Nevertheless, the findings of the study are interesting. To anticipate the outcome: self-regulation on the basis of codes of conduct does not work. No wonder the study was the subject of a critical discussion at the conference in December. The study does acknowledge some problems: ‘Nevertheless, it is apparent that certain deficiencies in the practical application of the comply-or-explain mechanism might affect its proper functioning, and thereby prevent it from attaining its goal of improved corporate governance practices’ (p. 166). Furthermore, the study says: ‘Although the comply-or-explain mechanism is considered an efficient regulatory tool by a large majority of market actors and regulators [the employees, who are one of the most important stakeholder groups in a company, are totally ignored by the study], the mechanism does not function perfectly’ (p. 168). Particularly unsatisfactory, according to the authors, are the deficiencies with regard to the quality of information on deviation by companies and the low level of shareholder monitoring (p. 188).

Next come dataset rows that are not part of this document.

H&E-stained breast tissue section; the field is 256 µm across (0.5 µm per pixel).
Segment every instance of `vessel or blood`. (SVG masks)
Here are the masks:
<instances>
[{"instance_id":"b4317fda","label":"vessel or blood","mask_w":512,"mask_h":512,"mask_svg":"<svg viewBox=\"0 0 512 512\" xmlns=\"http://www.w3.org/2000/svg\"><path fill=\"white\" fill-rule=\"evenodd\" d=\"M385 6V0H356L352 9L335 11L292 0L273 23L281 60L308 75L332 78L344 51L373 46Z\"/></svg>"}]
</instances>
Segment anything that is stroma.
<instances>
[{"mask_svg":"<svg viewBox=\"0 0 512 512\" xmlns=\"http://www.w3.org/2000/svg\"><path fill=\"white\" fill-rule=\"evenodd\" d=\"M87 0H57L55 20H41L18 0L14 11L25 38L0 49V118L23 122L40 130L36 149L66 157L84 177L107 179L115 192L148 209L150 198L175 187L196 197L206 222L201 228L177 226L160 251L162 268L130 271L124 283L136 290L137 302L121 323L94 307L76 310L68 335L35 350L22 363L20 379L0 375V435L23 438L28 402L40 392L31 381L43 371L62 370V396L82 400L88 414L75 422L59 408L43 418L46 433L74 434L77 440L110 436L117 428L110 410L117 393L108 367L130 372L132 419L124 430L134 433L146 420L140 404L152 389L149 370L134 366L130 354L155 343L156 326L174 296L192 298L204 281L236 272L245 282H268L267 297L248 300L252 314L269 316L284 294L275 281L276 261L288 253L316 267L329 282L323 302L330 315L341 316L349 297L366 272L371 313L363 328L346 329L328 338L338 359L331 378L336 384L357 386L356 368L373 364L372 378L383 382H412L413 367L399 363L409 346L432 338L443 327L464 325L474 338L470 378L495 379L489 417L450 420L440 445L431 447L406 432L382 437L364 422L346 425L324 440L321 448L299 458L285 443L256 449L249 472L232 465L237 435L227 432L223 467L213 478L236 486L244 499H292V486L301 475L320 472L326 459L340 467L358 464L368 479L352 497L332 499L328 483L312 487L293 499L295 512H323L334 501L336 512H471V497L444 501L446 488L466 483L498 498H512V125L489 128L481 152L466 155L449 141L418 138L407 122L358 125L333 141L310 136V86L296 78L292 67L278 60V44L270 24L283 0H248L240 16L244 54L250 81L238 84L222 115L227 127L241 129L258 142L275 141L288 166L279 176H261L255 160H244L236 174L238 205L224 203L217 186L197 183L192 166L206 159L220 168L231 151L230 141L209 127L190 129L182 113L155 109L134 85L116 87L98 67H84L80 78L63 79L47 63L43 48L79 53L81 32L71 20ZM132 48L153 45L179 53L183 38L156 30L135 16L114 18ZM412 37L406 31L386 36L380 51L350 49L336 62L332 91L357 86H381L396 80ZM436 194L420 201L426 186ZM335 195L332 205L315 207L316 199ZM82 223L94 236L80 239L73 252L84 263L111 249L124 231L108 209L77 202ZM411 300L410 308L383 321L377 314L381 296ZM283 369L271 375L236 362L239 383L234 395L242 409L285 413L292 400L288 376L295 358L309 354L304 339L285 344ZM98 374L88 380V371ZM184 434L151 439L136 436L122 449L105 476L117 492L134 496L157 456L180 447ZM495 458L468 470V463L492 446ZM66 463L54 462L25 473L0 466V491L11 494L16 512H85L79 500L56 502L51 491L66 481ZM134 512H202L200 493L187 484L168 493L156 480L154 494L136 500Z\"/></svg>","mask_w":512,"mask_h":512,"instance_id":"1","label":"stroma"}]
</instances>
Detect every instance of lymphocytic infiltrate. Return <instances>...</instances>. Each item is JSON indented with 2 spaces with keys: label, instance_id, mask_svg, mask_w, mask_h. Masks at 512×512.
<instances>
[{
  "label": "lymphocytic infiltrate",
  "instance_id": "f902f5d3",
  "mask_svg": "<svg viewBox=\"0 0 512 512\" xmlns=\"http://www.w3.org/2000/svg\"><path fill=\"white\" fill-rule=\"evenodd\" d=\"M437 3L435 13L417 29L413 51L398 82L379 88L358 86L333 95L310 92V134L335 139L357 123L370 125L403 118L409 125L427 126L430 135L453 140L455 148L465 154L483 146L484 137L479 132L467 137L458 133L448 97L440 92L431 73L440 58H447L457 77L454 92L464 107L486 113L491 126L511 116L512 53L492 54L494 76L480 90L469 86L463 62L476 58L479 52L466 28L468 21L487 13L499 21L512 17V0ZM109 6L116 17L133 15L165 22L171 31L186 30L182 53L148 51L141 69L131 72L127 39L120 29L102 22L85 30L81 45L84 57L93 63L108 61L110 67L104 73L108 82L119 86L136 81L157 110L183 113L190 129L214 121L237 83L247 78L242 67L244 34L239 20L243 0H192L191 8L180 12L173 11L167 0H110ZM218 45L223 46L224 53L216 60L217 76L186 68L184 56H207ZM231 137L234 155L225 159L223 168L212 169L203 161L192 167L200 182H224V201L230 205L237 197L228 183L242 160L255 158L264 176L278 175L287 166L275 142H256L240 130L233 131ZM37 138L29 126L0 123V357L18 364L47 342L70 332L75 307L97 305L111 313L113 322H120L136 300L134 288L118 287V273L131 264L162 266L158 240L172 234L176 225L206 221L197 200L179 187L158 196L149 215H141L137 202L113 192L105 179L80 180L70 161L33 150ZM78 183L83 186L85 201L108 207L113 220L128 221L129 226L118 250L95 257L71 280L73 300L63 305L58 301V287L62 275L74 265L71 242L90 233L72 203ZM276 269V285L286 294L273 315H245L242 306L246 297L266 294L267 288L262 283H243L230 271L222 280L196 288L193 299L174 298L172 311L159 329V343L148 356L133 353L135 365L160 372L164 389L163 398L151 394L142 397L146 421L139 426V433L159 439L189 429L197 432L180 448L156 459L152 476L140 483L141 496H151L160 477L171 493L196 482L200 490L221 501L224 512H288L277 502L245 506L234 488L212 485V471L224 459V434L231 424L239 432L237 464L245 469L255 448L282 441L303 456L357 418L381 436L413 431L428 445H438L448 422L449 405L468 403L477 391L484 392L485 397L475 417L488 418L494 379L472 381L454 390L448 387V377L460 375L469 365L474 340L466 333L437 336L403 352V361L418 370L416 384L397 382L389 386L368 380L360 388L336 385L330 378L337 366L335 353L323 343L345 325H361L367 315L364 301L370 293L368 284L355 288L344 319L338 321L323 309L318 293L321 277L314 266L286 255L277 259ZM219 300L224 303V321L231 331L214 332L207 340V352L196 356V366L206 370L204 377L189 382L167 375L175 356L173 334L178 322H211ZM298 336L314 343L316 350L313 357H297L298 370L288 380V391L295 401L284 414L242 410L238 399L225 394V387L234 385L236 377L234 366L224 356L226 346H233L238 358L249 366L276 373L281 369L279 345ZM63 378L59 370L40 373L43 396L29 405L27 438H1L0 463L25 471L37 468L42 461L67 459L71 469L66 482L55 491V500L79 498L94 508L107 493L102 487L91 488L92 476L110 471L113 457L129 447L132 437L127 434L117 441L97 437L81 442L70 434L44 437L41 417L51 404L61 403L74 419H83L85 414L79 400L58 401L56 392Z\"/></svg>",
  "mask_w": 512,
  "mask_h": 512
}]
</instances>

Departing from these findings, ‘regulation’via codes of conduct is tantamount to no regulation. The solutions suggested by the study to make up the shortfalls in compliance, such as strengthening the role of market-wide monitors and statutory auditors, are unconvincing. The only way of obtaining compliance in corporate governance is binding legislation.This is even more the case with regard to safeguarding the interests of the main stakeholders in good corporate governance, such as the employees.


Directive relaxing reporting and documentation requirements

On 16 September 2009, the Council adopted Directive 2009/109/EC amending Directives 77/91/EEC (Second Council Directive), 78/855/EEC (Third Council Directive), 82/891/EEC (Sixth Council Directive) and 2005/56/EC (Merger Directive) on reporting and documentation requirements in the case of mergers and divisions (OJ L259 of 2 October 2009) .The objective of this Directive is to reduce the administrative burden related in particular to the publication and documentation obligations of public limited liability companies within the Community. The core elements are: (i) company websites or other websites may offer an alternative to publication via company registers; (ii) some reporting or information requirements may be relaxed upon the agreement ofall the shareholders of the companies involved in the merger or division, as well as in the event of mergers between parent companies and their subsidiaries; and (iii) Member States may exempt companies from the reporting requirement under Directive 77/91/EEC.

The changes in the Merger Directive in particular will not have any impact on the information rights of the employees laid down in Art. 5 lit. d and Art. 7 I of the Merger Directive.